Tuesday, December 21, 2010

Toy Box: Pine Switches by Mav Anthony, Lee Benoit and Jay Lygon

Toy Box: Pine Switches consists of three stories:
  • The Scent of Pine by Mav Anthony
  • Hamadryad Essence by Jay Lygon
  • Tripod by Lee Benoit

The Scent of Pine takes us back to another time, where clothes are formal, overcoats are a necessity, and there are fireplaces in the bedroom for heat. Pine switches across a bare bottom can also generate some heat, apparently. Halfway through the story I was enjoying it, but the ending wasn't terribly satisfying for me.

I usually adore the writing of Jay Lygon, but Hamadryad Essence appears to be the exception to the rule. It was a good concept, a nice plot, and what could be a fun world to play around in. It just didn't come together for me.

The final story is Tripod, and Lee Benoit came through in shining colors. The characters, the world, and situation, and the sensory information we get... Wow. The blurb explains better than I can what it's about, so I'll put the blurb in for all three while I'm at it.
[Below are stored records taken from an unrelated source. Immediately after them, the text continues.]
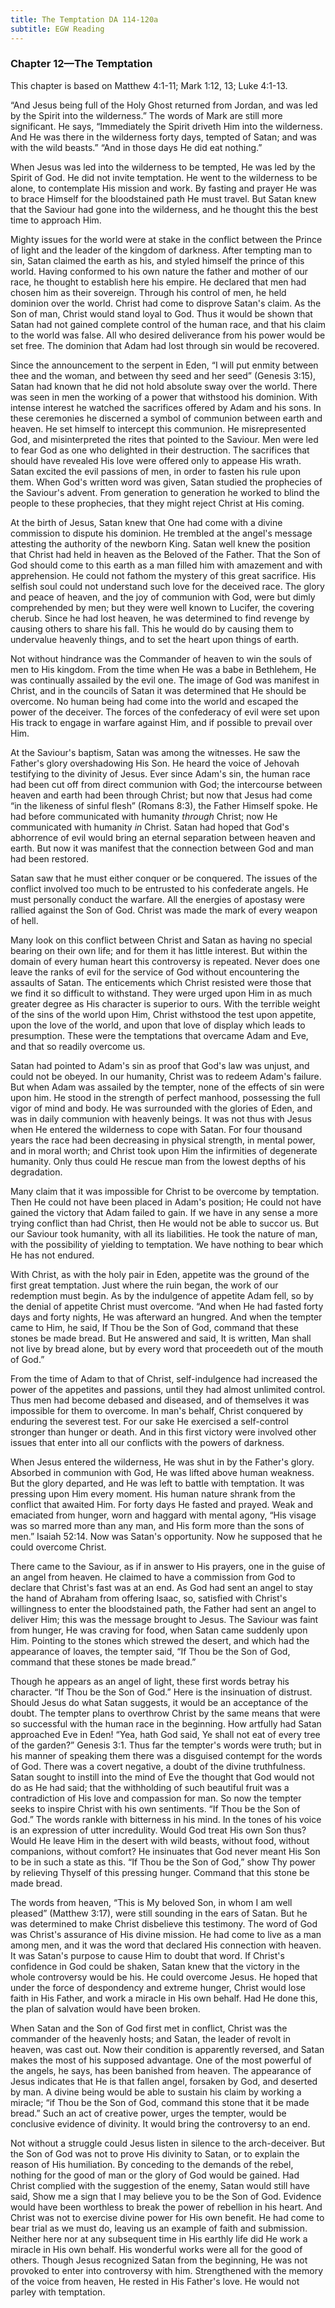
 ```yaml
---
title: The Temptation DA 114-120a
subtitle: EGW Reading
---
```


### Chapter 12—The Temptation

This chapter is based on Matthew 4:1-11; Mark 1:12, 13; Luke 4:1-13.

“And Jesus being full of the Holy Ghost returned from Jordan, and was led by the Spirit into the wilderness.” The words of Mark are still more significant. He says, “Immediately the Spirit driveth Him into the wilderness. And He was there in the wilderness forty days, tempted of Satan; and was with the wild beasts.” “And in those days He did eat nothing.”

When Jesus was led into the wilderness to be tempted, He was led by the Spirit of God. He did not invite temptation. He went to the wilderness to be alone, to contemplate His mission and work. By fasting and prayer He was to brace Himself for the bloodstained path He must travel. But Satan knew that the Saviour had gone into the wilderness, and he thought this the best time to approach Him.

Mighty issues for the world were at stake in the conflict between the Prince of light and the leader of the kingdom of darkness. After tempting man to sin, Satan claimed the earth as his, and styled himself the prince of this world. Having conformed to his own nature the father and mother of our race, he thought to establish here his empire. He declared that men had chosen him as their sovereign. Through his control of men, he held dominion over the world. Christ had come to disprove Satan's claim. As the Son of man, Christ would stand loyal to God. Thus it would be shown that Satan had not gained complete control of the human race, and that his claim to the world was false. All who desired deliverance from his power would be set free. The dominion that Adam had lost through sin would be recovered.

Since the announcement to the serpent in Eden, “I will put enmity between thee and the woman, and between thy seed and her seed” (Genesis 3:15), Satan had known that he did not hold absolute sway over the world. There was seen in men the working of a power that withstood his dominion. With intense interest he watched the sacrifices offered by Adam and his sons. In these ceremonies he discerned a symbol of communion between earth and heaven. He set himself to intercept this communion. He misrepresented God, and misinterpreted the rites that pointed to the Saviour. Men were led to fear God as one who delighted in their destruction. The sacrifices that should have revealed His love were offered only to appease His wrath. Satan excited the evil passions of men, in order to fasten his rule upon them. When God's written word was given, Satan studied the prophecies of the Saviour's advent. From generation to generation he worked to blind the people to these prophecies, that they might reject Christ at His coming.

At the birth of Jesus, Satan knew that One had come with a divine commission to dispute his dominion. He trembled at the angel's message attesting the authority of the newborn King. Satan well knew the position that Christ had held in heaven as the Beloved of the Father. That the Son of God should come to this earth as a man filled him with amazement and with apprehension. He could not fathom the mystery of this great sacrifice. His selfish soul could not understand such love for the deceived race. The glory and peace of heaven, and the joy of communion with God, were but dimly comprehended by men; but they were well known to Lucifer, the covering cherub. Since he had lost heaven, he was determined to find revenge by causing others to share his fall. This he would do by causing them to undervalue heavenly things, and to set the heart upon things of earth.

Not without hindrance was the Commander of heaven to win the souls of men to His kingdom. From the time when He was a babe in Bethlehem, He was continually assailed by the evil one. The image of God was manifest in Christ, and in the councils of Satan it was determined that He should be overcome. No human being had come into the world and escaped the power of the deceiver. The forces of the confederacy of evil were set upon His track to engage in warfare against Him, and if possible to prevail over Him.

At the Saviour's baptism, Satan was among the witnesses. He saw the Father's glory overshadowing His Son. He heard the voice of Jehovah testifying to the divinity of Jesus. Ever since Adam's sin, the human race had been cut off from direct communion with God; the intercourse between heaven and earth had been through Christ; but now that Jesus had come “in the likeness of sinful flesh” (Romans 8:3), the Father Himself spoke. He had before communicated with humanity _through_ Christ; now He communicated with humanity _in_ Christ. Satan had hoped that God's abhorrence of evil would bring an eternal separation between heaven and earth. But now it was manifest that the connection between God and man had been restored.

Satan saw that he must either conquer or be conquered. The issues of the conflict involved too much to be entrusted to his confederate angels. He must personally conduct the warfare. All the energies of apostasy were rallied against the Son of God. Christ was made the mark of every weapon of hell.

Many look on this conflict between Christ and Satan as having no special bearing on their own life; and for them it has little interest. But within the domain of every human heart this controversy is repeated. Never does one leave the ranks of evil for the service of God without encountering the assaults of Satan. The enticements which Christ resisted were those that we find it so difficult to withstand. They were urged upon Him in as much greater degree as His character is superior to ours. With the terrible weight of the sins of the world upon Him, Christ withstood the test upon appetite, upon the love of the world, and upon that love of display which leads to presumption. These were the temptations that overcame Adam and Eve, and that so readily overcome us.

Satan had pointed to Adam's sin as proof that God's law was unjust, and could not be obeyed. In our humanity, Christ was to redeem Adam's failure. But when Adam was assailed by the tempter, none of the effects of sin were upon him. He stood in the strength of perfect manhood, possessing the full vigor of mind and body. He was surrounded with the glories of Eden, and was in daily communion with heavenly beings. It was not thus with Jesus when He entered the wilderness to cope with Satan. For four thousand years the race had been decreasing in physical strength, in mental power, and in moral worth; and Christ took upon Him the infirmities of degenerate humanity. Only thus could He rescue man from the lowest depths of his degradation.

Many claim that it was impossible for Christ to be overcome by temptation. Then He could not have been placed in Adam's position; He could not have gained the victory that Adam failed to gain. If we have in any sense a more trying conflict than had Christ, then He would not be able to succor us. But our Saviour took humanity, with all its liabilities. He took the nature of man, with the possibility of yielding to temptation. We have nothing to bear which He has not endured.

With Christ, as with the holy pair in Eden, appetite was the ground of the first great temptation. Just where the ruin began, the work of our redemption must begin. As by the indulgence of appetite Adam fell, so by the denial of appetite Christ must overcome. “And when He had fasted forty days and forty nights, He was afterward an hungred. And when the tempter came to Him, he said, If Thou be the Son of God, command that these stones be made bread. But He answered and said, It is written, Man shall not live by bread alone, but by every word that proceedeth out of the mouth of God.”

From the time of Adam to that of Christ, self-indulgence had increased the power of the appetites and passions, until they had almost unlimited control. Thus men had become debased and diseased, and of themselves it was impossible for them to overcome. In man's behalf, Christ conquered by enduring the severest test. For our sake He exercised a self-control stronger than hunger or death. And in this first victory were involved other issues that enter into all our conflicts with the powers of darkness.

When Jesus entered the wilderness, He was shut in by the Father's glory. Absorbed in communion with God, He was lifted above human weakness. But the glory departed, and He was left to battle with temptation. It was pressing upon Him every moment. His human nature shrank from the conflict that awaited Him. For forty days He fasted and prayed. Weak and emaciated from hunger, worn and haggard with mental agony, “His visage was so marred more than any man, and His form more than the sons of men.” Isaiah 52:14. Now was Satan's opportunity. Now he supposed that he could overcome Christ.

There came to the Saviour, as if in answer to His prayers, one in the guise of an angel from heaven. He claimed to have a commission from God to declare that Christ's fast was at an end. As God had sent an angel to stay the hand of Abraham from offering Isaac, so, satisfied with Christ's willingness to enter the bloodstained path, the Father had sent an angel to deliver Him; this was the message brought to Jesus. The Saviour was faint from hunger, He was craving for food, when Satan came suddenly upon Him. Pointing to the stones which strewed the desert, and which had the appearance of loaves, the tempter said, “If Thou be the Son of God, command that these stones be made bread.”

Though he appears as an angel of light, these first words betray his character. “If Thou be the Son of God.” Here is the insinuation of distrust. Should Jesus do what Satan suggests, it would be an acceptance of the doubt. The tempter plans to overthrow Christ by the same means that were so successful with the human race in the beginning. How artfully had Satan approached Eve in Eden! “Yea, hath God said, Ye shall not eat of every tree of the garden?” Genesis 3:1. Thus far the tempter's words were truth; but in his manner of speaking them there was a disguised contempt for the words of God. There was a covert negative, a doubt of the divine truthfulness. Satan sought to instill into the mind of Eve the thought that God would not do as He had said; that the withholding of such beautiful fruit was a contradiction of His love and compassion for man. So now the tempter seeks to inspire Christ with his own sentiments. “If Thou be the Son of God.” The words rankle with bitterness in his mind. In the tones of his voice is an expression of utter incredulity. Would God treat His own Son thus? Would He leave Him in the desert with wild beasts, without food, without companions, without comfort? He insinuates that God never meant His Son to be in such a state as this. “If Thou be the Son of God,” show Thy power by relieving Thyself of this pressing hunger. Command that this stone be made bread.

The words from heaven, “This is My beloved Son, in whom I am well pleased” (Matthew 3:17), were still sounding in the ears of Satan. But he was determined to make Christ disbelieve this testimony. The word of God was Christ's assurance of His divine mission. He had come to live as a man among men, and it was the word that declared His connection with heaven. It was Satan's purpose to cause Him to doubt that word. If Christ's confidence in God could be shaken, Satan knew that the victory in the whole controversy would be his. He could overcome Jesus. He hoped that under the force of despondency and extreme hunger, Christ would lose faith in His Father, and work a miracle in His own behalf. Had He done this, the plan of salvation would have been broken.

When Satan and the Son of God first met in conflict, Christ was the commander of the heavenly hosts; and Satan, the leader of revolt in heaven, was cast out. Now their condition is apparently reversed, and Satan makes the most of his supposed advantage. One of the most powerful of the angels, he says, has been banished from heaven. The appearance of Jesus indicates that He is that fallen angel, forsaken by God, and deserted by man. A divine being would be able to sustain his claim by working a miracle; “if Thou be the Son of God, command this stone that it be made bread.” Such an act of creative power, urges the tempter, would be conclusive evidence of divinity. It would bring the controversy to an end.

Not without a struggle could Jesus listen in silence to the arch-deceiver. But the Son of God was not to prove His divinity to Satan, or to explain the reason of His humiliation. By conceding to the demands of the rebel, nothing for the good of man or the glory of God would be gained. Had Christ complied with the suggestion of the enemy, Satan would still have said, Show me a sign that I may believe you to be the Son of God. Evidence would have been worthless to break the power of rebellion in his heart. And Christ was not to exercise divine power for His own benefit. He had come to bear trial as we must do, leaving us an example of faith and submission. Neither here nor at any subsequent time in His earthly life did He work a miracle in His own behalf. His wonderful works were all for the good of others. Though Jesus recognized Satan from the beginning, He was not provoked to enter into controversy with him. Strengthened with the memory of the voice from heaven, He rested in His Father's love. He would not parley with temptation.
The pine switch is an old fashioned tool that acts much like a flogger. The men in the three stories in this Toy Box use them to maximum effect! In The Scent of Pine by Mav Anthony, Aaron has been watching his lover Aime at a fine party all evening, hiding and feeling like he doesn't belong. When everyone goes home, Aime proves that Aaron belongs at his side more than anyone.

Jay Lygon brings us Hamadryad Essence. Young agent Hayden Fischer of the Bureau of Alchemy wants to impress his boss, the very macho, handsome Captain Bryer, but when he does get Bryer's notice, it's for screwing up. Bryer believes that discipline is the best cure for a wild young agent who won't obey him. 
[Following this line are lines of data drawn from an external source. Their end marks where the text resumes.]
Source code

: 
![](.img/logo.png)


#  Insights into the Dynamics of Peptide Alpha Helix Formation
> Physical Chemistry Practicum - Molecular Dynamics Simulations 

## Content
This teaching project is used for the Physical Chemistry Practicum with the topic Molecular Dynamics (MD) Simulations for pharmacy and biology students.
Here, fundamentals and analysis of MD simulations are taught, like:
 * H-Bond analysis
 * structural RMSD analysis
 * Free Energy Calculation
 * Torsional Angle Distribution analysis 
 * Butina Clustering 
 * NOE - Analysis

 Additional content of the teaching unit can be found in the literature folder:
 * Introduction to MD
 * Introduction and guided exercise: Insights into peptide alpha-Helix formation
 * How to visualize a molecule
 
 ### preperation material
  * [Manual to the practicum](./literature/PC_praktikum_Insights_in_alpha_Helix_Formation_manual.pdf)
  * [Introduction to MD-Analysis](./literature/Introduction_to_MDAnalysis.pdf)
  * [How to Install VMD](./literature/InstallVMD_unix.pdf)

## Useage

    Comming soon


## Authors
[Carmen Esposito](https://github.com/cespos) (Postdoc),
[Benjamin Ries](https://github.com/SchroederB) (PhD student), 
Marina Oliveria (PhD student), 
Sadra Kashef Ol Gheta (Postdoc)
And finally, in Tripod by Lee Benoit, a temple whore, a horny slave, and a dungeon's master priest prepare to punish the whore for misbehavior. As the whore faces his ordeal, he must bend or break, like the priest's switches. Whore, slave, priest -- when none prevails, can all three stand strong?

I have trouble rating anthologies. If I were rating the three stories then the first two would get pretty low ratings, and Tripod would get a 9 of 10. So how do I rate the anthology? I think the answer is that I don't try to give it a number rating.